Daddy Issues

Where was my dad in all of this? Apparently he was in Klamath Falls, Oregon. My mom and he got divorced shortly after my birth. I never saw him, heard from him, got a letter, gift, phone call or even child support. They say that children can’t recall memories before the age of 3, or even the age of 7. That’s complete crap. I clearly have a memory of my father holding me above him as he laid down, much like fathers do. I remember his white shirt and beard. This “memory” can be discarded as something my very clever brain made up. However, I recounted this recollection to my mother, only I elaborated to describe the room, furniture and a distinctly recall feet walking with crutches. That was my grandfather. He died the November after my birth. My mother estimated that this memory took place in August of 1977, which would have made me two months old.
So I never had a dad. Not a step dad. Just a few of my mom’s boyfriends that came and went, never staying. I had no idea what my father looked like. In later years I would imagine that he looked like Nick Nolte. Crazy right? Nick Nolte was a pretty handsome man at one time, so cut me some slack.
It is safe to say that I have daddy issues. Boys need their fathers but girls do as well. Growing up not knowing how to be treated or loved by man, not have reassurance that I was loved, left me floundering my whole life. Look up “signs of daddy issues.” That’s me. Mostly it was fear of abandonment. He left me, so why wouldn’t every other man?
Fast forward to when I was 19. I’m jumping ahead a lot, and leaving out some details, but I will fill those in later. My youngest sister, Lacee who is my father’s youngest daughter, ran away and found my mother and I (again, I’ll give the details later). It was through her actions, that my father and I were finally reconnected. He had spent his life an alcoholic and heroin addict. He had at least three other wives besides my mother. Through him I had one other older sister and the younger sister.
We finally met around the time of my oldest son’s birth. He came to visit me. I went up to Felton, California where he was living to visit him. By this time, he had settled down. His health was deteriorating. He had osteoporosis, kidney issues and major heart trouble. He had moved into a home in the mountains and became a well known ham radio operator.
I never outright asked him why he didn’t come around. I didn’t have to. Maybe it was guilt that made him give me his reason(s), maybe he knew he may not have another chance. He told me that he and my mother could not be in the same room. She was crazy and all they did was fight. Ok. Yeah she was nuts, I get that. So I accepted that reason. Why didn’t he come get me after the fire, when I went into foster care? He knew I was in a better place, he did not want to disrupt my life (this is a bit foretelling about what happens after the Jamison Center). Again. I accepted that. It made sense to me. I understood it. It did not fix the damage that was done or did it stop any further unraveling of my life later on, but it did allow me to forgive him.
In 1999, I got a phone call while I was at work. My father had died. He had just had heart surgery. Several days later, it was evident the surgery did not cure him of his heart trouble. For not having a strong relationship with him, I sure did lose it when I got the call. I would have liked more time with him. But I am grateful for the time I did get, and the chance for a bit of healing.
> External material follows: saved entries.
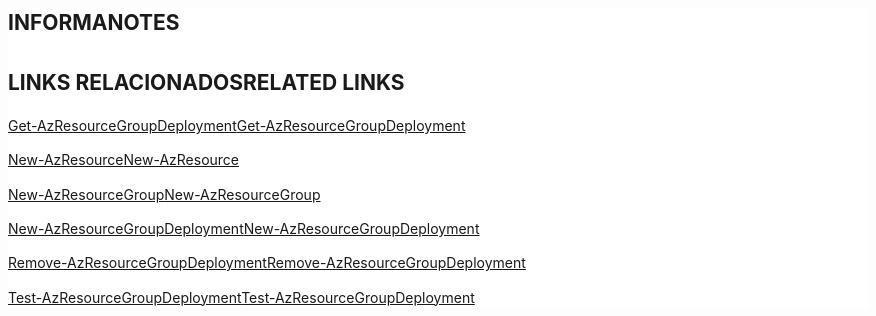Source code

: ## <span data-ttu-id="4c80b-150">INFORMA</span><span class="sxs-lookup"><span data-stu-id="4c80b-150">NOTES</span></span>

## <span data-ttu-id="4c80b-151">LINKS RELACIONADOS</span><span class="sxs-lookup"><span data-stu-id="4c80b-151">RELATED LINKS</span></span>

[<span data-ttu-id="4c80b-152">Get-AzResourceGroupDeployment</span><span class="sxs-lookup"><span data-stu-id="4c80b-152">Get-AzResourceGroupDeployment</span></span>](./Get-AzResourceGroupDeployment.md)

[<span data-ttu-id="4c80b-153">New-AzResource</span><span class="sxs-lookup"><span data-stu-id="4c80b-153">New-AzResource</span></span>](./New-AzResource.md)

[<span data-ttu-id="4c80b-154">New-AzResourceGroup</span><span class="sxs-lookup"><span data-stu-id="4c80b-154">New-AzResourceGroup</span></span>](./New-AzResourceGroup.md)

[<span data-ttu-id="4c80b-155">New-AzResourceGroupDeployment</span><span class="sxs-lookup"><span data-stu-id="4c80b-155">New-AzResourceGroupDeployment</span></span>](./New-AzResourceGroupDeployment.md)

[<span data-ttu-id="4c80b-156">Remove-AzResourceGroupDeployment</span><span class="sxs-lookup"><span data-stu-id="4c80b-156">Remove-AzResourceGroupDeployment</span></span>](./Remove-AzResourceGroupDeployment.md)

[<span data-ttu-id="4c80b-157">Test-AzResourceGroupDeployment</span><span class="sxs-lookup"><span data-stu-id="4c80b-157">Test-AzResourceGroupDeployment</span></span>](./Test-AzResourceGroupDeployment.md)


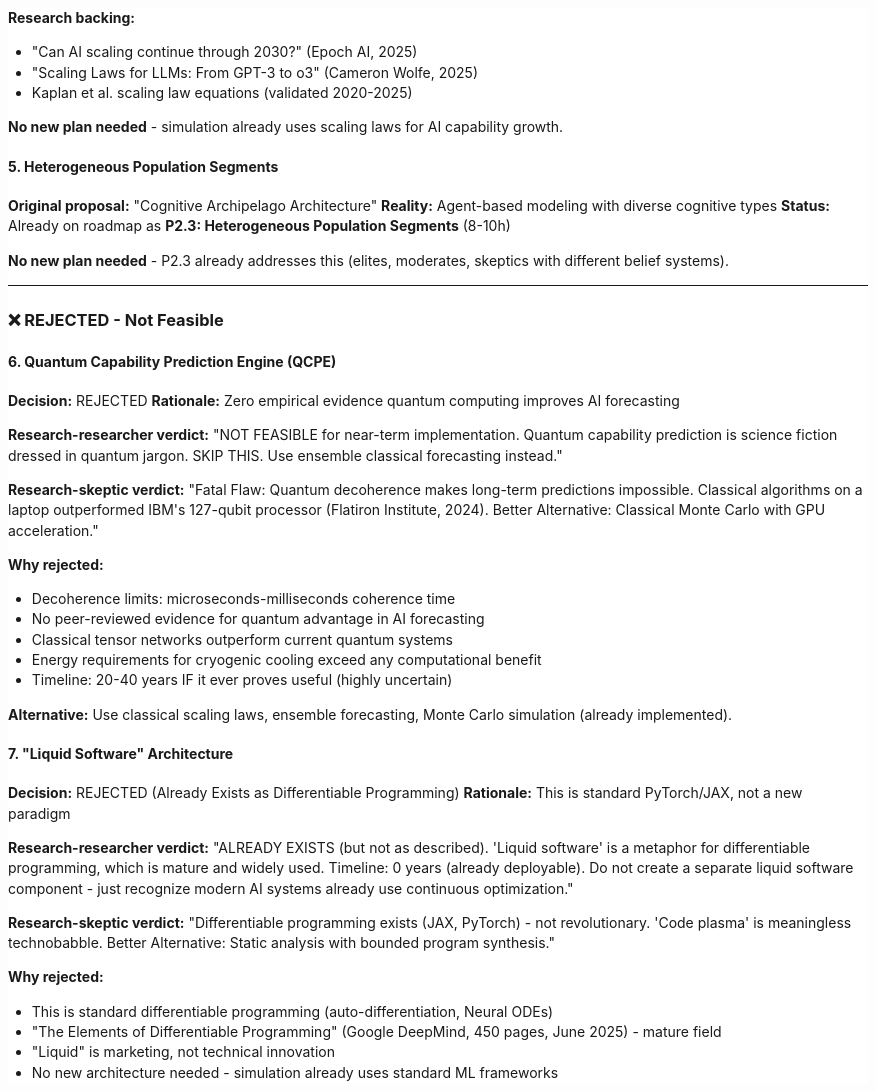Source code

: **Research backing:**
- "Can AI scaling continue through 2030?" (Epoch AI, 2025)
- "Scaling Laws for LLMs: From GPT-3 to o3" (Cameron Wolfe, 2025)
- Kaplan et al. scaling law equations (validated 2020-2025)

**No new plan needed** - simulation already uses scaling laws for AI capability growth.

#### 5. Heterogeneous Population Segments
**Original proposal:** "Cognitive Archipelago Architecture"
**Reality:** Agent-based modeling with diverse cognitive types
**Status:** Already on roadmap as **P2.3: Heterogeneous Population Segments** (8-10h)

**No new plan needed** - P2.3 already addresses this (elites, moderates, skeptics with different belief systems).

---

### ❌ REJECTED - Not Feasible

#### 6. Quantum Capability Prediction Engine (QCPE)
**Decision:** REJECTED
**Rationale:** Zero empirical evidence quantum computing improves AI forecasting

**Research-researcher verdict:** "NOT FEASIBLE for near-term implementation. Quantum capability prediction is science fiction dressed in quantum jargon. SKIP THIS. Use ensemble classical forecasting instead."

**Research-skeptic verdict:** "Fatal Flaw: Quantum decoherence makes long-term predictions impossible. Classical algorithms on a laptop outperformed IBM's 127-qubit processor (Flatiron Institute, 2024). Better Alternative: Classical Monte Carlo with GPU acceleration."

**Why rejected:**
- Decoherence limits: microseconds-milliseconds coherence time
- No peer-reviewed evidence for quantum advantage in AI forecasting
- Classical tensor networks outperform current quantum systems
- Energy requirements for cryogenic cooling exceed any computational benefit
- Timeline: 20-40 years IF it ever proves useful (highly uncertain)

**Alternative:** Use classical scaling laws, ensemble forecasting, Monte Carlo simulation (already implemented).

#### 7. "Liquid Software" Architecture
**Decision:** REJECTED (Already Exists as Differentiable Programming)
**Rationale:** This is standard PyTorch/JAX, not a new paradigm

**Research-researcher verdict:** "ALREADY EXISTS (but not as described). 'Liquid software' is a metaphor for differentiable programming, which is mature and widely used. Timeline: 0 years (already deployable). Do not create a separate liquid software component - just recognize modern AI systems already use continuous optimization."

**Research-skeptic verdict:** "Differentiable programming exists (JAX, PyTorch) - not revolutionary. 'Code plasma' is meaningless technobabble. Better Alternative: Static analysis with bounded program synthesis."

**Why rejected:**
- This is standard differentiable programming (auto-differentiation, Neural ODEs)
- "The Elements of Differentiable Programming" (Google DeepMind, 450 pages, June 2025) - mature field
- "Liquid" is marketing, not technical innovation
- No new architecture needed - simulation already uses standard ML frameworks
5 thoughts on “Daddy Issues”

  1. You’re lucky to have been able to have the time you had with David, your father. He told you the truth. Him and Mom couldn’t be in the same room, it’s sad because I think they really did love each other. He beat the shit out of her though. I seen it first hand and remember it very vividly. The first time was when she was 7 or 8 months pregnant with you. I had to sneak out of the apartment,while he was beating my mother. I ran to the managers apartment to call my grumpy, and the police. He destroyed the apartment, and Mom’s face was a swollen black and blue mess. He went to jail, me and Mom went to Grandma and Grandpas. Mom didn’t press charges and they were back together within days of the incident. I was glad, I liked him…he was the closest thing I ever had to a father. That was just the first of many. Back then though our mother was a much better woman. In fact it was after their split that she started drinking so much more and her craziness started.

    Liked by 1 person

    1. When I met him, he was weak, gentle and maybe worn down. I don’t know if his lifestyle had finally taken its toll. He seemed to find good women. I am friends with both of my other sisters mothers and they are amazing!